NEW ORLEANS — It’s easy to get overwhelmed by Anthony Davis’ dunks and his gravity-defying rebounds.
Lost in the dizzying array of athleticism, however, is something that makes Davis more special.
Something that separates him, at just five days past his 21st birthday, from nearly every other young player in the NBA.
It’s what those on the inside refer to “basketball IQ.”
After putting on yet another mind-boggling display – a 40-point, 21-rebound, three-block night in a 121-120 win over Boston – Davis claims he only has a small amount.
His on-court display recently shows otherwise.
Against Boston, Davis showed his smart with less than five seconds to play. Instead of going for a stat-padding dunk, he chose instead to hold onto the ball, passing it just before getting touched.
The move allowed the clock to run out. It also showed just how well he understands the games.
“I wasn’t trying to get fouled,” Davis said. “I tried to lure Jerryd Bayless over there and pass it to (Anthony Morrow) to get the clock running. We was only up one. Two free throws would be three and they hit three points and it’s another overtime. I was trying to use that basketball IQ, where we get the clock moving without them getting a foul.”
Said Monty Williams, the Pelicans’ coach, “At the end, he could’ve dunked the ball but he has enough savvy to know that you just have to run the clock out. It’s not about stats. Everything he does is about the team and trying to help us win.”
Oh, but those stats. They’re, well, they’re just spectacular right now.
He’s averaging 32.3 points, 14.3 rebounds and three blocks over the past six games. His 28-plus points in the past six games is a new team record, held by Glen Rice from the mid-1990s.
He’s only the eighth player in NBA history with at least 40 points, 20 rebounds and three blocks.
He’s also impressing those on his own team and who play or coach against him.
“I think he’s unreal,” Boston coach Brad Stevens said. “You know, I came into the game in January thinking, ‘Yeah, he’s an All-Star.’ And I leave here after twice playing him saying, ‘If there are 10 guys better in the league, I haven’t seen them.’ He’s really a special player.”

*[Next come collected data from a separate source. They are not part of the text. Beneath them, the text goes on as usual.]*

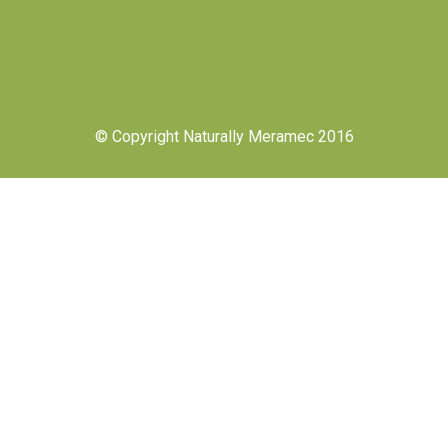
© Copyright Naturally Meramec 2016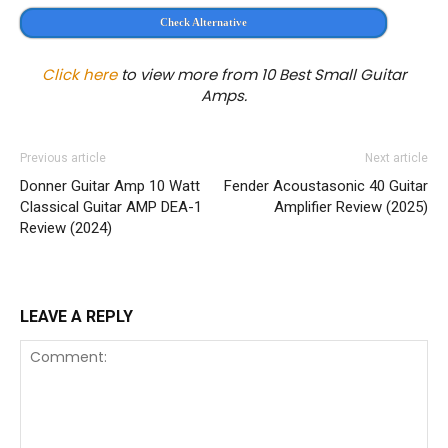
Check Alternative
Click here
to view more from 10 Best Small Guitar
Amps.
Previous article
Next article
Donner Guitar Amp 10 Watt
Fender Acoustasonic 40 Guitar
Classical Guitar AMP DEA-1
Amplifier Review (2025)
Review (2024)
LEAVE A REPLY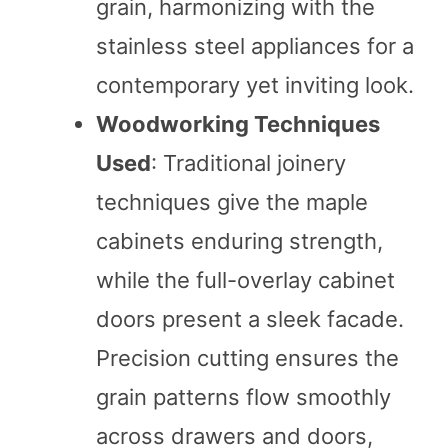
grain, harmonizing with the
stainless steel appliances for a
contemporary yet inviting look.
Woodworking Techniques
Used
: Traditional joinery
techniques give the maple
cabinets enduring strength,
while the full-overlay cabinet
doors present a sleek facade.
Precision cutting ensures the
grain patterns flow smoothly
across drawers and doors,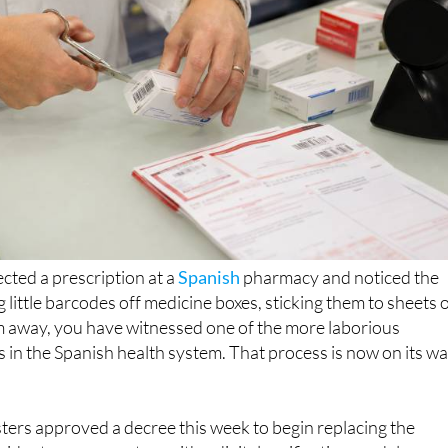
ected a prescription at a
Spanish
pharmacy and noticed the
ng little barcodes off medicine boxes, sticking them to sheets 
em away, you have witnessed one of the more laborious
ls in the Spanish health system. That process is now on its w
ters approved a decree this week to begin replacing the
vident coupon system with a digital verification model, a mo
 Mónica García described in characteristically direct terms.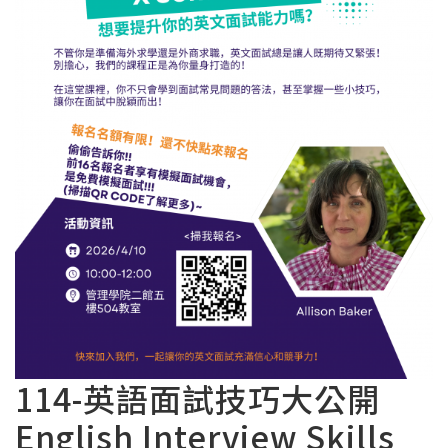
114-英語面試技巧大公開
English Interview Skills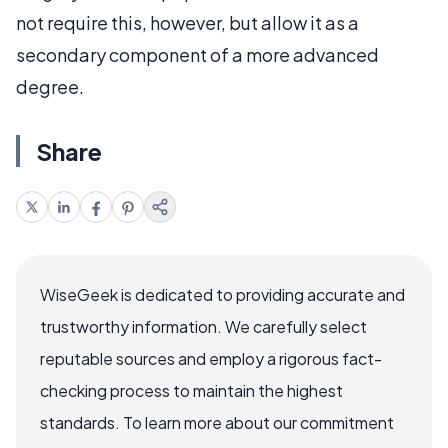
not require this, however, but allow it as a
secondary component of a more advanced
degree.
Share
WiseGeek is dedicated to providing accurate and
trustworthy information. We carefully select
reputable sources and employ a rigorous fact-
checking process to maintain the highest
standards. To learn more about our commitment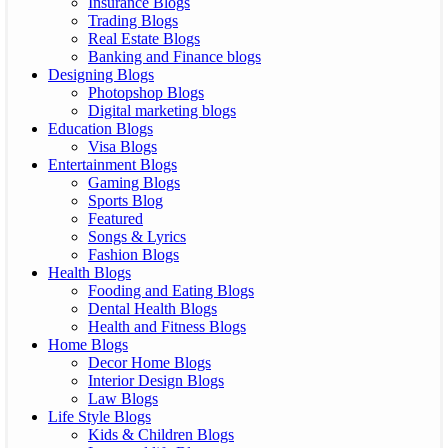
Insurance Blogs
Trading Blogs
Real Estate Blogs
Banking and Finance blogs
Designing Blogs
Photopshop Blogs
Digital marketing blogs
Education Blogs
Visa Blogs
Entertainment Blogs
Gaming Blogs
Sports Blog
Featured
Songs & Lyrics
Fashion Blogs
Health Blogs
Fooding and Eating Blogs
Dental Health Blogs
Health and Fitness Blogs
Home Blogs
Decor Home Blogs
Interior Design Blogs
Law Blogs
Life Style Blogs
Kids & Children Blogs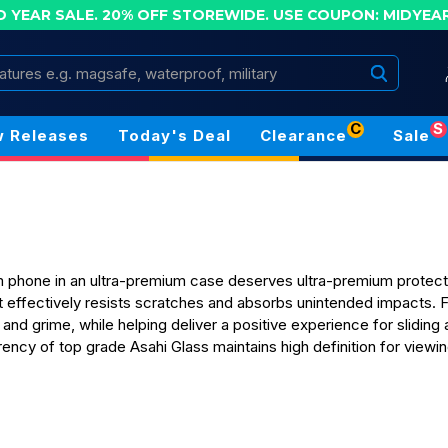
D YEAR SALE. 20% OFF STOREWIDE.
USE COUPON: MIDYEA
Search
C
S
 Releases
Today's Deal
Clearance
Sale
 phone in an ultra-premium case deserves ultra-premium protecti
 effectively resists scratches and absorbs unintended impacts. F
 and grime, while helping deliver a positive experience for sliding
rency of top grade Asahi Glass maintains high definition for view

“You got a performance like that from AD, that’s special,” his teammate Brian Roberts said. “That’s all you can really say. Game in and game out now he’s getting it. It’s fun to sit here and have a front row seat and watch it for me.”
Indeed, it’s fun for everybody to watch, from the courtside seats to the uppermost balcony chairs.
And just wait until he fully matures and understands how to beat double teams and get everyone else involved.
It’s coming soon.
“It’s amazing that he just turned 21 and seems to have the game down,” Roberts said. “He knows where to pick and choose his spots to be aggressive. He can read the game now.”